• TEXT PROVIDED
- - - - - - -
The third season of the American crime thriller television series The Blacklist premiered on NBC on October 1, 2015 and concluded on May 19, 2016. The season consisted of 23 episodes. The season was produced by Davis Entertainment, Universal Television, and Sony Pictures Television, and the executive producers were Jon Bokenkamp, John Davis, John Eisendrath, John Fox, and Joe Carnahan.

Premise 
The third season sees Liz and Reddington on the run from the government and the Task Force.  The first part of the season explores The Cabal's efforts to capture Liz and Reddington and their efforts to clear Liz's name. The Cabal is represented by the ruthless Director of the National Clandestine Service Peter Kotsiopulos (David Strathairn). The season also introduces Susan "Scottie" Hargrave (Famke Janssen), the mother of Tom Keen, Mattias Solomon (Edi Gathegi) and Nez Rowan (Tawny Cypress), key characters for the spin-off series The Blacklist: Redemption, focusing on Tom and Scottie Hargrave. The final episodes of the season also introduce a new series antagonist Alexander Kirk, AKA Konstantin Rostov, who claims to be Liz's father and will stop at nothing to protect her and win her loyalty. An important subplot for the season is Liz's pregnancy and Mr. Kaplan's (Susan Blommaert) efforts to protect Liz and Tom's daughter from Reddington.
- - - - - - -
• DATA RECORDS
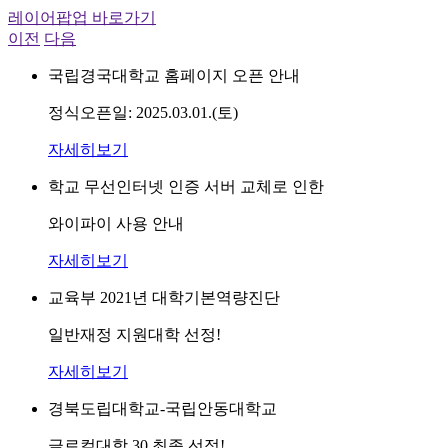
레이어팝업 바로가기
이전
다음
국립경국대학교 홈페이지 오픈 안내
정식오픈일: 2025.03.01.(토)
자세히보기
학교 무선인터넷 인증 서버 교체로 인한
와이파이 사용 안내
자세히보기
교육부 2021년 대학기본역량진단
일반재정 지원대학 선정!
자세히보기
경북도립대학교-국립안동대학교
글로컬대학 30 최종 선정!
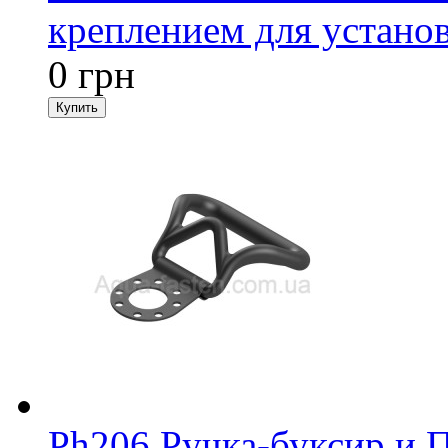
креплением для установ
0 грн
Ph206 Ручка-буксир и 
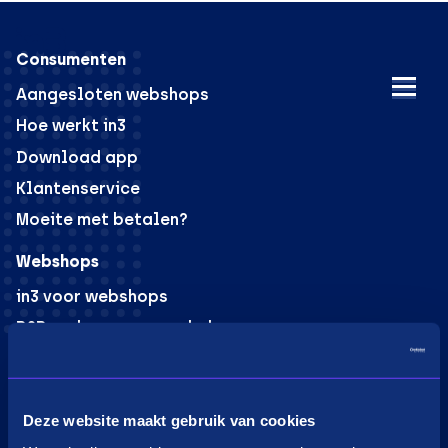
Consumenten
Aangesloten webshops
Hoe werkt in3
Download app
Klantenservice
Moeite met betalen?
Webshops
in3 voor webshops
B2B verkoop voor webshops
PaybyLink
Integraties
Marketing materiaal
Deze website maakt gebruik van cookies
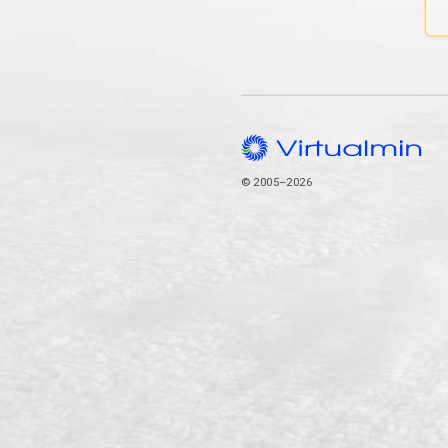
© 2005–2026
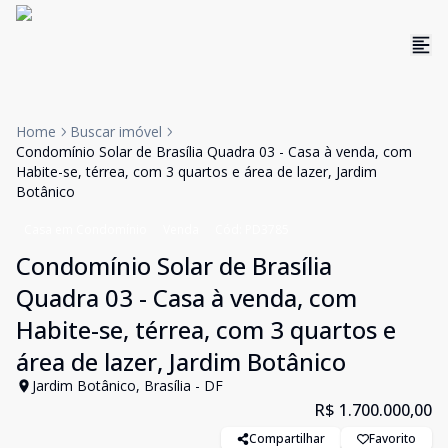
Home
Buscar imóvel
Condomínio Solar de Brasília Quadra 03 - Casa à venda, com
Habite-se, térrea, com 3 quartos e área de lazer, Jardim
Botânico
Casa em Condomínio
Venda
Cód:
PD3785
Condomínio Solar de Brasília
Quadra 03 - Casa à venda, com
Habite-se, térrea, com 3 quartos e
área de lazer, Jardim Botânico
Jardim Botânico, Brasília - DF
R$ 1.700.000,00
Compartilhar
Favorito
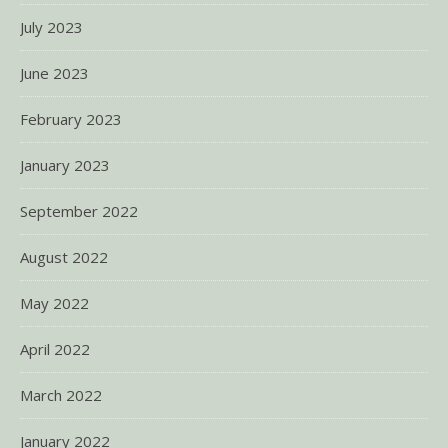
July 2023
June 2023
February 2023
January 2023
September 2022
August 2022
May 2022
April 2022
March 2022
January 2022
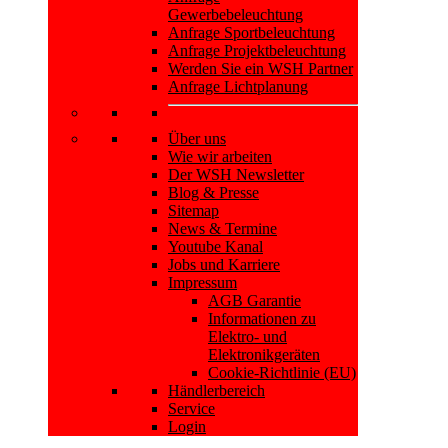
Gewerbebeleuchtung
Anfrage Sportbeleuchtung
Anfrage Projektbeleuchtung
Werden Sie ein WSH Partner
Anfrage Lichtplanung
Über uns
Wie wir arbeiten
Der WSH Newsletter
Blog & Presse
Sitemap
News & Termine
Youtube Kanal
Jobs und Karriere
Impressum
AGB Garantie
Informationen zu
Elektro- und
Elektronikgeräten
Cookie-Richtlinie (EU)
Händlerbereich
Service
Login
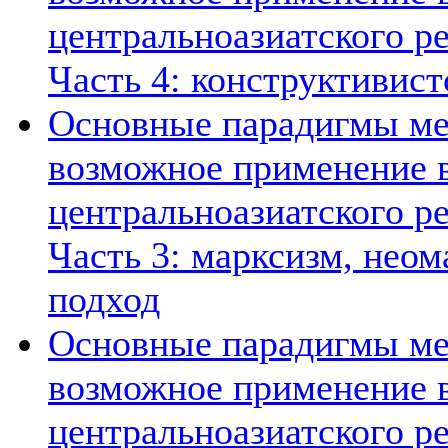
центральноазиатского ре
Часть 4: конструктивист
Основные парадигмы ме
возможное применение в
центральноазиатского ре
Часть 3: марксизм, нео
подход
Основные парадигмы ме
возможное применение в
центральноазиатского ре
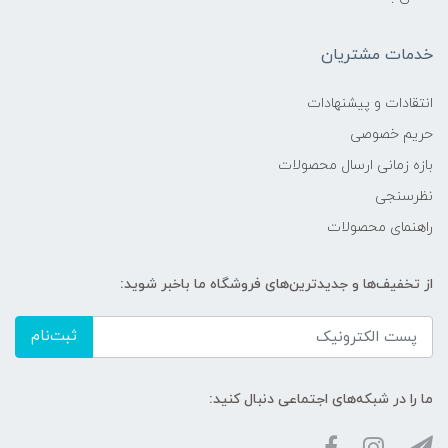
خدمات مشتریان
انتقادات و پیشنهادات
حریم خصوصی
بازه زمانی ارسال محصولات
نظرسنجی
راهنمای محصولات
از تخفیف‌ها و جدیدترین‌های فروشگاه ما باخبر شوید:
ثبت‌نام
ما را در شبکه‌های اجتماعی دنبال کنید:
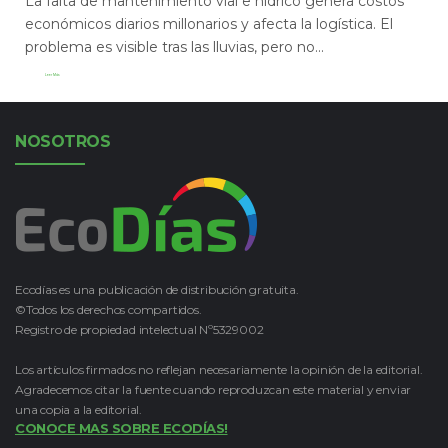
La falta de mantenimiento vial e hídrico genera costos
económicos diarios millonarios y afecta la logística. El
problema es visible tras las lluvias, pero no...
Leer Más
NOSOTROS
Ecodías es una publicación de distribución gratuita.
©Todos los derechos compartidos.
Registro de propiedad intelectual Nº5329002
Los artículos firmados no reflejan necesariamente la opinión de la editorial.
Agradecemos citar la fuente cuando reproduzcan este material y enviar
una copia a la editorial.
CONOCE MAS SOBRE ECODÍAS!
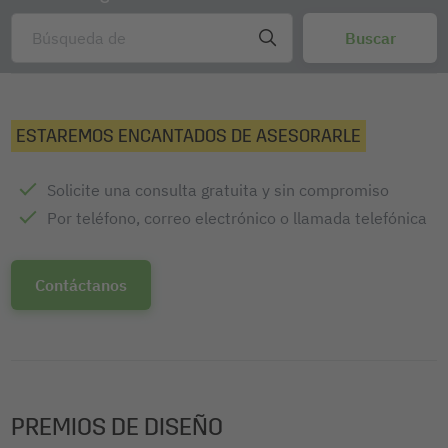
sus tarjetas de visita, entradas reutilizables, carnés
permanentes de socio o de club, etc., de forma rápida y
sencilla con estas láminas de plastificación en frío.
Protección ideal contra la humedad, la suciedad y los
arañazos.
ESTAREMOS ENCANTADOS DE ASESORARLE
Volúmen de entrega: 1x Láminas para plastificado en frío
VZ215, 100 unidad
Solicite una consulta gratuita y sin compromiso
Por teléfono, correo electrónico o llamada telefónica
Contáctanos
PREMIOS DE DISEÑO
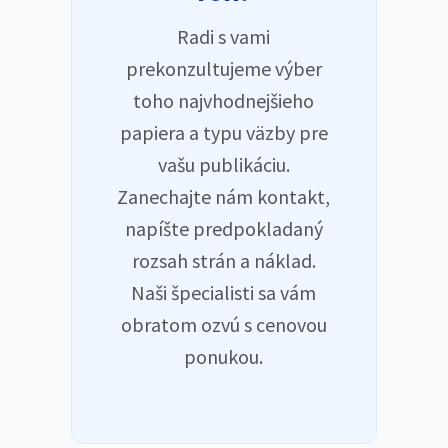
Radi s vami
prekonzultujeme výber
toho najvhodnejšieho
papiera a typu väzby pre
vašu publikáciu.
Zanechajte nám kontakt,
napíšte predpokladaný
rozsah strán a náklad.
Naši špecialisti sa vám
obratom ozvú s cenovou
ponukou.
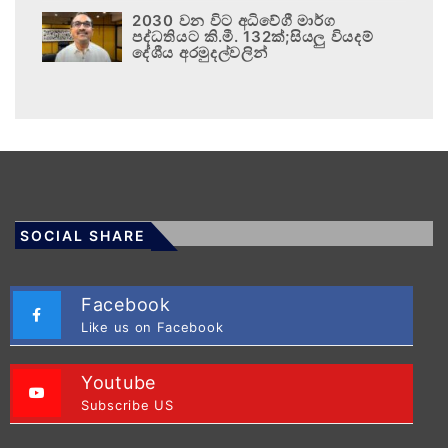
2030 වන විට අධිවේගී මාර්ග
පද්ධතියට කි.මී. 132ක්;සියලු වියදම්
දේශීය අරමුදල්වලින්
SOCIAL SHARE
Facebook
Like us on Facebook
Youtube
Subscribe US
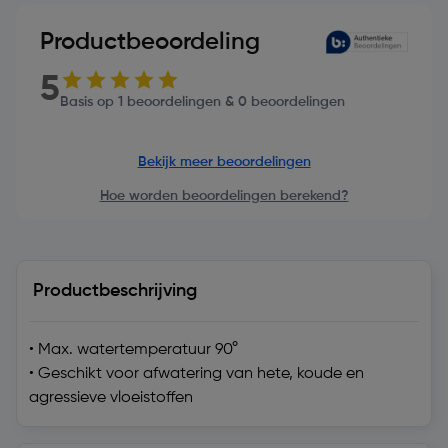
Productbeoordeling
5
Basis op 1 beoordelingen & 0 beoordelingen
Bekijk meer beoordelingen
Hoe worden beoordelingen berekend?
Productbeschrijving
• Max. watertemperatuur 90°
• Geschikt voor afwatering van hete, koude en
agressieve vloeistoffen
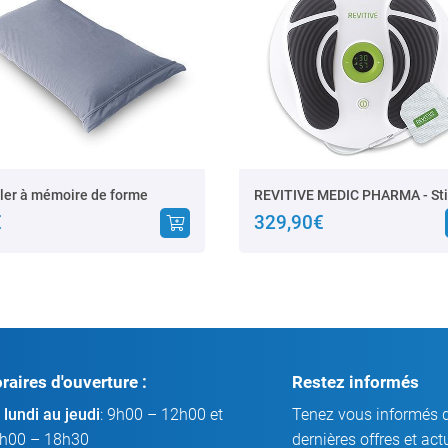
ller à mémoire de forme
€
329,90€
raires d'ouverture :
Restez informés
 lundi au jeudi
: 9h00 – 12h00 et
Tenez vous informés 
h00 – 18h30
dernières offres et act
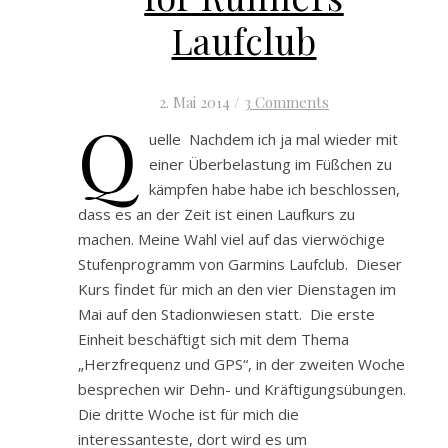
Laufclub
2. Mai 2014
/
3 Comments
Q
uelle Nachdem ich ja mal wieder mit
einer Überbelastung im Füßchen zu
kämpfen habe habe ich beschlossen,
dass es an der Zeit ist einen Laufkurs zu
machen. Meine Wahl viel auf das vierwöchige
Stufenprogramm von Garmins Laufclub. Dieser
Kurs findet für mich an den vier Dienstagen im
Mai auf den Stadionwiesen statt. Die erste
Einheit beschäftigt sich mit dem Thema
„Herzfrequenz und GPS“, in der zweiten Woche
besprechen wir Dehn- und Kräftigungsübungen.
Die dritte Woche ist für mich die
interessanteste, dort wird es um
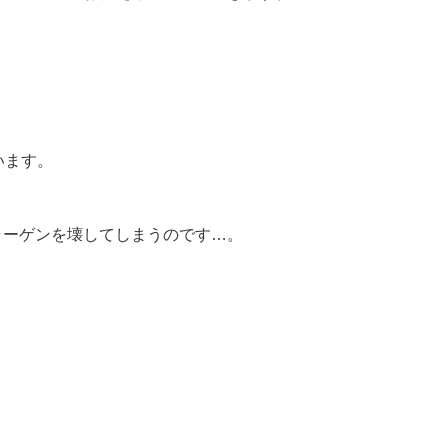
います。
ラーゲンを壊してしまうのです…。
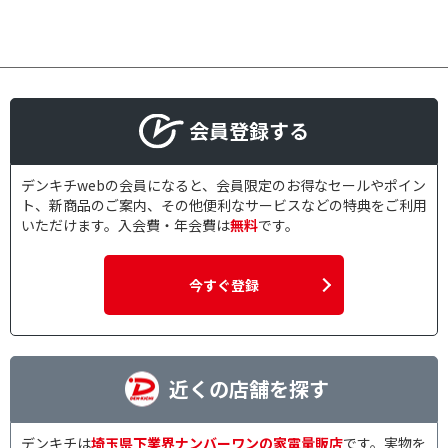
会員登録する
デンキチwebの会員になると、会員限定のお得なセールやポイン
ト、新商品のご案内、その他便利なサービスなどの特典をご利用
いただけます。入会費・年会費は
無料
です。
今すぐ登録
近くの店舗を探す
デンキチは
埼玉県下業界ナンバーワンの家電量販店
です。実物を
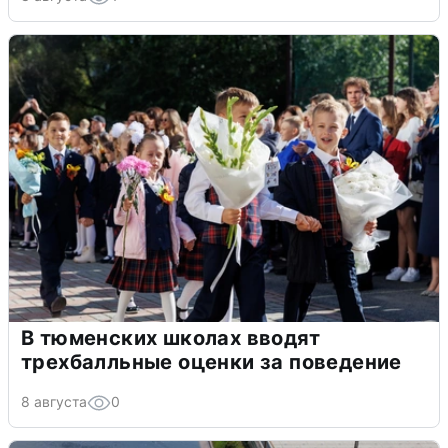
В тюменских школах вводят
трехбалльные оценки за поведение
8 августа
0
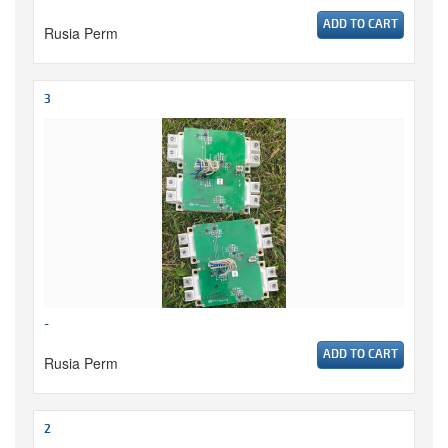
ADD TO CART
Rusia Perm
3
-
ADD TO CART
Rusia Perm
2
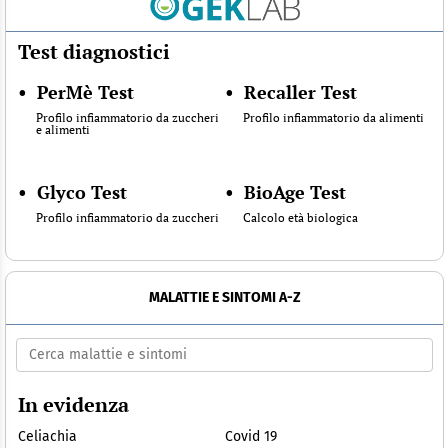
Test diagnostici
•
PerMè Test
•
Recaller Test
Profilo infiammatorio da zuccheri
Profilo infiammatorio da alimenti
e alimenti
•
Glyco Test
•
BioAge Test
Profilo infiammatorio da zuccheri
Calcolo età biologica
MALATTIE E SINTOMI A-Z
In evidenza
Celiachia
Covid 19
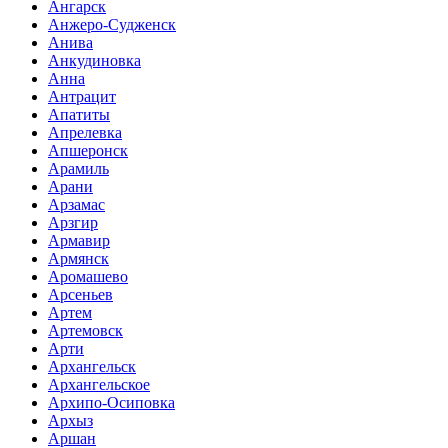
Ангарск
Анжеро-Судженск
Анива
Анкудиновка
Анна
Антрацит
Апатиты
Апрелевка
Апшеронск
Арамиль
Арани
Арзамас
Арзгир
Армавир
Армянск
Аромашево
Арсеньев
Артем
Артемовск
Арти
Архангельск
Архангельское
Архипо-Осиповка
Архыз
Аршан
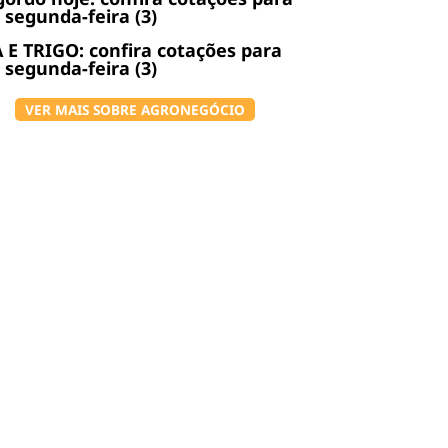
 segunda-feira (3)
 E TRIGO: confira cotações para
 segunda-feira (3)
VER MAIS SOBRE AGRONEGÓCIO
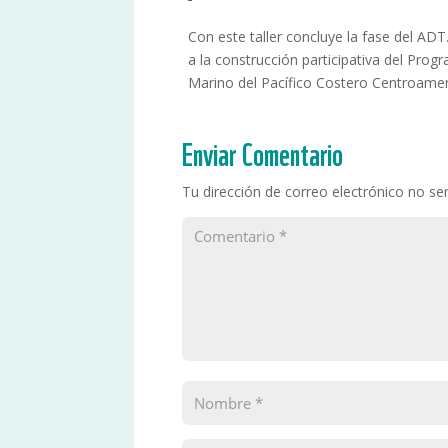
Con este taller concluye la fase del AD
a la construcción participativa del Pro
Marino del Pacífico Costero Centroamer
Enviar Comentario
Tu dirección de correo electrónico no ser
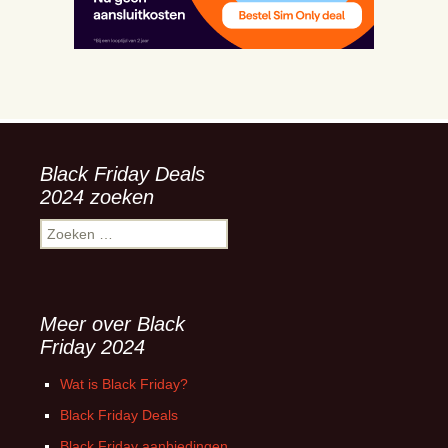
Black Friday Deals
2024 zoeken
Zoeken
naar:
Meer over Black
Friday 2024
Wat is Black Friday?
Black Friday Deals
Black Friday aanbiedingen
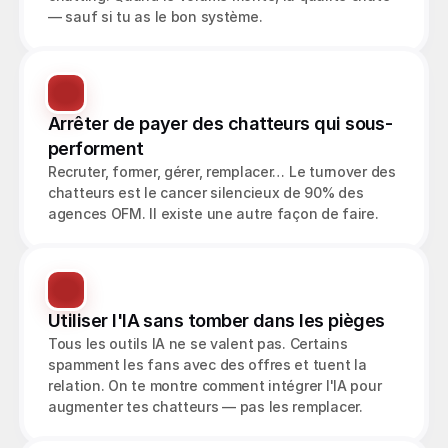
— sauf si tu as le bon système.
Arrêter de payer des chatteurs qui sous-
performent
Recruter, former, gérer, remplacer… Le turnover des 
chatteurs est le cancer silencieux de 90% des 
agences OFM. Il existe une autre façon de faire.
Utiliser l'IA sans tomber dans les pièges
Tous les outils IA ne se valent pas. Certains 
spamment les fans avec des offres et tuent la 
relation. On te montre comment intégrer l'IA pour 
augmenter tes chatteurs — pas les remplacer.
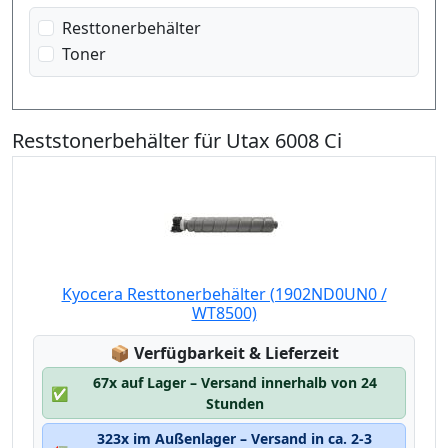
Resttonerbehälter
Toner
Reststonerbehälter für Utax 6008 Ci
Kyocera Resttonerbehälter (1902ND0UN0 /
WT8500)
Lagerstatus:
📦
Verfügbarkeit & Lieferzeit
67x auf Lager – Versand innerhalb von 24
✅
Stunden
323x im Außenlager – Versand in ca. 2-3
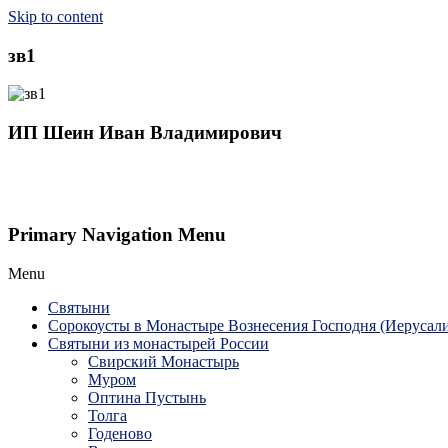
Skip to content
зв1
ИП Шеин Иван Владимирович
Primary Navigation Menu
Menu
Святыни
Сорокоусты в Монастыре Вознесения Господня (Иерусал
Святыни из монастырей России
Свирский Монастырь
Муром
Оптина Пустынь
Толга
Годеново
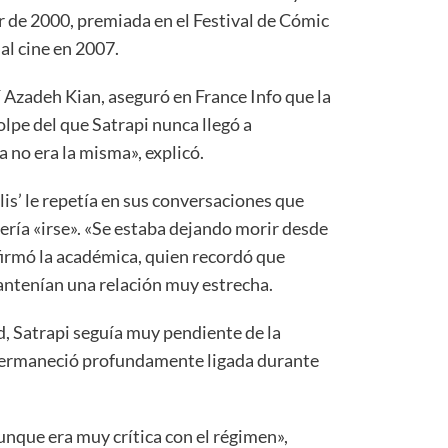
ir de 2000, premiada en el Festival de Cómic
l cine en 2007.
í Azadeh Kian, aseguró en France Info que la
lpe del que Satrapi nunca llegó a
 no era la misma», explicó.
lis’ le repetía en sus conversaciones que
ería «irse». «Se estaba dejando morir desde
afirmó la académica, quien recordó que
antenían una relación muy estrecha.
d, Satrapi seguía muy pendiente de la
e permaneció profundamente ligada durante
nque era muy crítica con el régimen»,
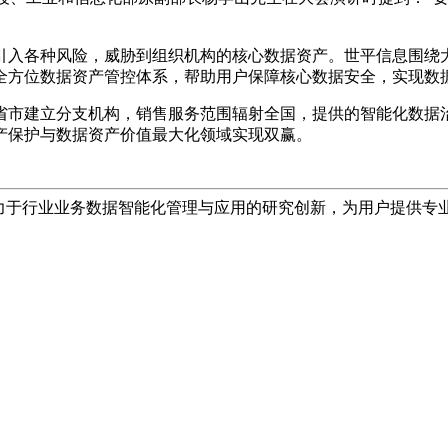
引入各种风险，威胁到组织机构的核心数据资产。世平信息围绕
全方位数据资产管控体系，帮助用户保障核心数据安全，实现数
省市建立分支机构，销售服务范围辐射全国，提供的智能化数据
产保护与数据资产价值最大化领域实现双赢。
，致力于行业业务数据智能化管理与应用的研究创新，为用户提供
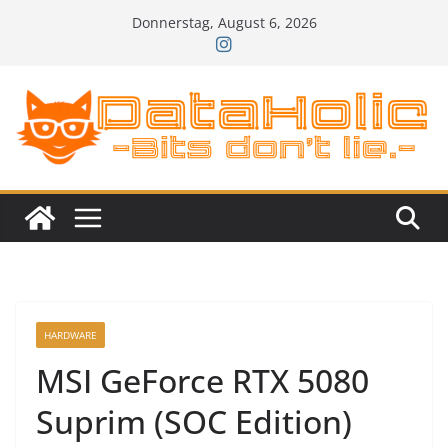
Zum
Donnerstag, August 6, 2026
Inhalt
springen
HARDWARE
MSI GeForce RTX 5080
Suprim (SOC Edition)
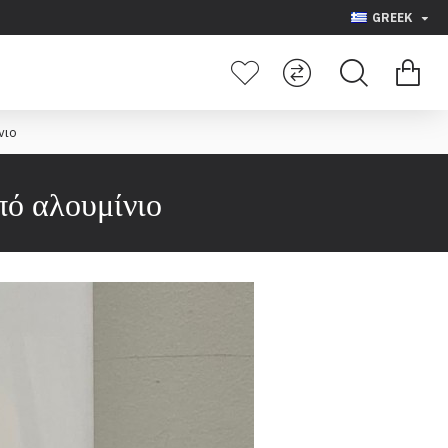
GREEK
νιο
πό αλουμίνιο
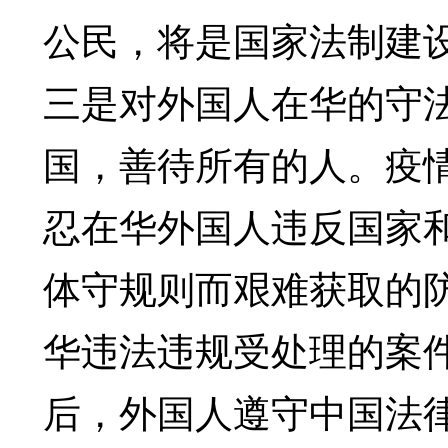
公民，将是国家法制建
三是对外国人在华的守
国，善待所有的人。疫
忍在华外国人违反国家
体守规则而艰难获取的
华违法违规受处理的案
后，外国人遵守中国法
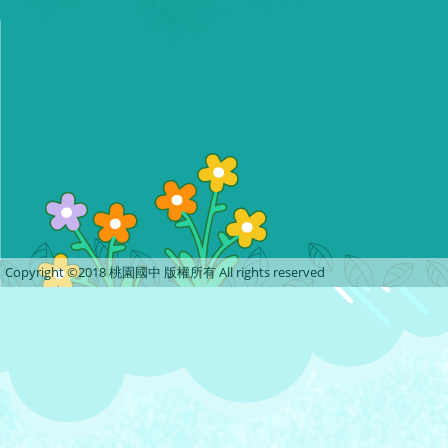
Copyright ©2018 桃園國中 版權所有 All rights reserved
- - - - - - -
• TASK REQUIREMENTS
[1] Using the passage on the third season of The Blacklist, decide whether each statement agrees with it: (a) the season ran for 23 episodes; (b) the season premiered on ABC; (c) Peter Kotsiopulos represents The Cabal. Answer yes or no for each, quoting the deciding words.
[2] Reproduce the part of the passage on the third season of The Blacklist starting with "The third season of" and going on through "and Joe Carnahan.".
The entries above come from a separate source, not from the passage on the third season of The Blacklist.

• WRITTEN RESPONSES
[1]
(a) Yes: "The season consisted of 23 episodes."
(b) No: "premiered on NBC on October 1, 2015"
(c) Yes: "The Cabal is represented by the ruthless Director of the National Clandestine Service Peter Kotsiopulos"

[2]
The third season of the American crime thriller television series The Blacklist premiered on NBC on October 1, 2015 and concluded on May 19, 2016. The season consisted of 23 episodes. The season was produced by Davis Entertainment, Universal Television, and Sony Pictures Television, and the executive producers were Jon Bokenkamp, John Davis, John Eisendrath, John Fox, and Joe Carnahan.